**What the exercise asks:** The expected answer is a verbatim transcription of the lines below, beginning with the first and ending with the line that holds "Scopre tutti i vertici a distanza", without pictures.

──────── Given records ────────

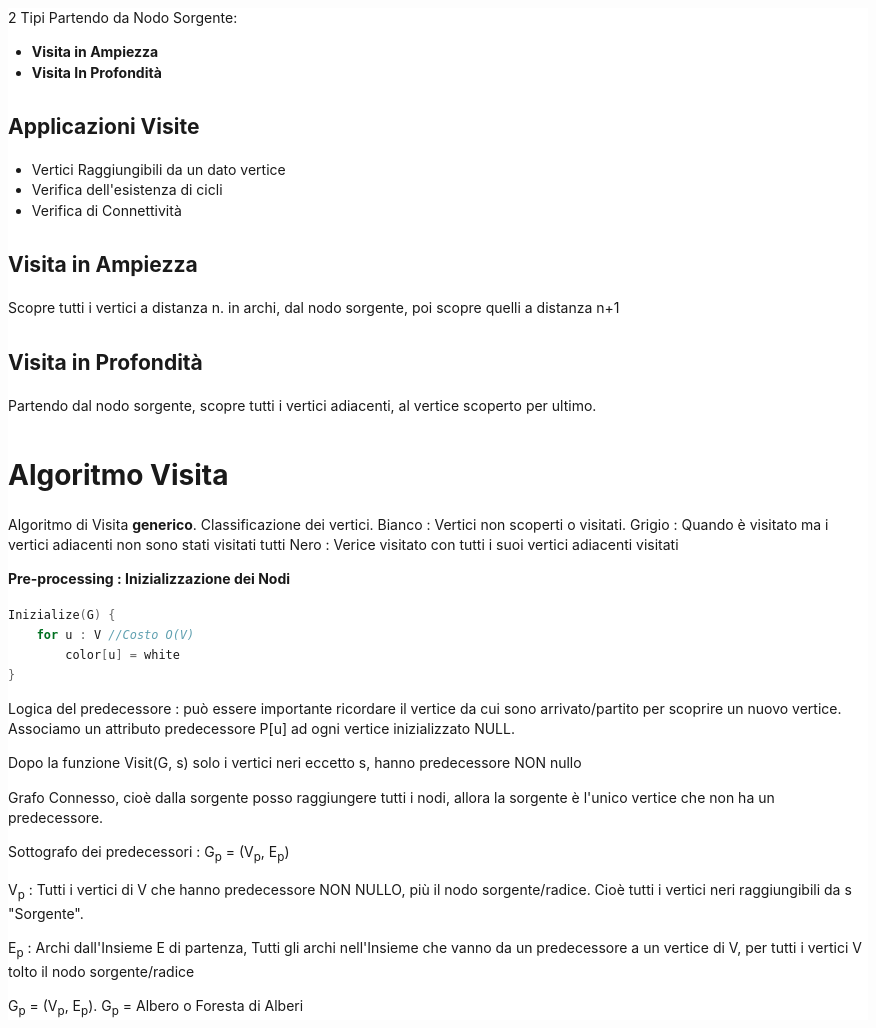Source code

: 2 Tipi Partendo da Nodo Sorgente: 
- **Visita in Ampiezza**
- **Visita In Profondità**

## Applicazioni Visite
- Vertici Raggiungibili da un dato vertice
- Verifica dell'esistenza di cicli
- Verifica di Connettività

## Visita in Ampiezza
Scopre tutti i vertici a distanza n. in archi, 
dal nodo sorgente, poi scopre quelli a distanza n+1

## Visita in Profondità
Partendo dal nodo sorgente, scopre tutti i vertici adiacenti, 
al vertice scoperto per ultimo.

# Algoritmo Visita
Algoritmo di Visita **generico**. Classificazione dei vertici.
Bianco : Vertici non scoperti o visitati.
Grigio : Quando è visitato ma i vertici adiacenti non sono stati visitati tutti
Nero : Verice visitato con tutti i suoi vertici adiacenti visitati

**Pre-processing : Inizializzazione dei Nodi**
```c
Inizialize(G) {
    for u : V //Costo O(V)
        color[u] = white
}
```

Logica del predecessore : può essere importante ricordare il vertice 
da cui sono arrivato/partito per scoprire un nuovo vertice.
Associamo un attributo predecessore P[u] ad ogni vertice inizializzato  NULL.

Dopo la funzione Visit(G, s) solo i vertici neri eccetto s, 
hanno predecessore NON nullo

Grafo Connesso, cioè dalla sorgente posso raggiungere tutti i nodi, 
allora la sorgente è l'unico vertice che non ha un predecessore.

Sottografo dei predecessori :  G<sub>p</sub> = (V<sub>p</sub>, E<sub>p</sub>)

V<sub>p</sub> : Tutti i vertici di V che hanno predecessore NON NULLO, più il nodo sorgente/radice. Cioè tutti i vertici neri raggiungibili da s "Sorgente".

E<sub>p</sub> : Archi dall'Insieme E di partenza, Tutti gli archi nell'Insieme che vanno da un predecessore a un vertice di V, per tutti i vertici V tolto il nodo sorgente/radice

G<sub>p</sub> = (V<sub>p</sub>, E<sub>p</sub>). 
G<sub>p</sub> = Albero o Foresta di Alberi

────────

**Task result:**
Source code

: 2 Tipi Partendo da Nodo Sorgente: 
- **Visita in Ampiezza**
- **Visita In Profondità**

## Applicazioni Visite
- Vertici Raggiungibili da un dato vertice
- Verifica dell'esistenza di cicli
- Verifica di Connettività

## Visita in Ampiezza
Scopre tutti i vertici a distanza n. in archi, 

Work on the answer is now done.